Criado em 2020 e mantido integralmente pelo Sistema Único de Saúde (SUS), o serviço já realizou cerca de 1.500 atendimentos e entregou aproximadamente 200 próteses. A maioria dos pacientes sofreu mutilações decorrentes de câncer ou de tratamentos oncológicos, enquanto outros enfrentam sequelas de acidentes. As próteses, que no mercado privado podem custar até R$ 10 mil, são oferecidas gratuitamente, com o mesmo padrão de qualidade, reforçando o caráter humanizado e inclusivo da iniciativa.
Além da confecção das peças, o processo envolve uma reabilitação completa e multidisciplinar, com apoio de fonoaudiólogos, fisioterapeutas e psicólogos.

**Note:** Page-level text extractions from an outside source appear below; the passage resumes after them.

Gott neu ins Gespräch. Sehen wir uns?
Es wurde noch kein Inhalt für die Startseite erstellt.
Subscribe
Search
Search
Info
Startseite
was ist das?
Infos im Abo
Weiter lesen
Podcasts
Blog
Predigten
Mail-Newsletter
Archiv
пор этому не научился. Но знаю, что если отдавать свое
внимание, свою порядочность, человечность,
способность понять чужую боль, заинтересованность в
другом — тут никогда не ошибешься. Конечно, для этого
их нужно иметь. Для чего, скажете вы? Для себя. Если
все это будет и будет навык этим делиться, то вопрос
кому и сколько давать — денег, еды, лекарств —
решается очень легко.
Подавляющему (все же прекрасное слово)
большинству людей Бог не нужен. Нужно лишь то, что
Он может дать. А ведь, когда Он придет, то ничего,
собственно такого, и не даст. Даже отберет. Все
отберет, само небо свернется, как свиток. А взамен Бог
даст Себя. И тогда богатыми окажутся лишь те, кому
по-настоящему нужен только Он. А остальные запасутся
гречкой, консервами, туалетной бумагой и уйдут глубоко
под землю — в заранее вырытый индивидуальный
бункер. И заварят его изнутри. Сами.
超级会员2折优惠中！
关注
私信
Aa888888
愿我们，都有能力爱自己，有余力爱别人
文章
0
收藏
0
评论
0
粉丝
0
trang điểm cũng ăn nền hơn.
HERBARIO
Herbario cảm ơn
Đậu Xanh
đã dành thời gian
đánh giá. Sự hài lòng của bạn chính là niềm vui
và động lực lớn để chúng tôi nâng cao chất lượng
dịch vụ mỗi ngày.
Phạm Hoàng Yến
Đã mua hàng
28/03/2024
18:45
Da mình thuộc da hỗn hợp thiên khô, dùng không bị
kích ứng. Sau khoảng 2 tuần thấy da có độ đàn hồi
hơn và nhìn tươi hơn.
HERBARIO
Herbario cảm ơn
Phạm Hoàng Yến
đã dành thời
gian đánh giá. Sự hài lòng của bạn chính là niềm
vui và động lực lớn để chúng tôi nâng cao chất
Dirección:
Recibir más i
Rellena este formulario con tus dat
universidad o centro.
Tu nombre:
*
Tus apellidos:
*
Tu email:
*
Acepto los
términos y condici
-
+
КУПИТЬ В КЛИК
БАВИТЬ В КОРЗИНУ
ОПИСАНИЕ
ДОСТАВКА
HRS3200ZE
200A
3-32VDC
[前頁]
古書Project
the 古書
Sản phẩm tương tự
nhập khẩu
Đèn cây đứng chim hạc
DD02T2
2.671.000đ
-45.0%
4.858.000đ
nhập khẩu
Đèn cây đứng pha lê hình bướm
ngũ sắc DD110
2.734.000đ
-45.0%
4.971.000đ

Os moldes são produzidos a partir de tomografias e impressão 3D, em parceria com a Universidade Tecnológica Federal do Paraná (UTFPR). Para o governo estadual, o serviço se destaca por combater o estigma enfrentado por pacientes com mutilações severas e por garantir acompanhamento contínuo, promovendo segurança, autonomia e qualidade de vida.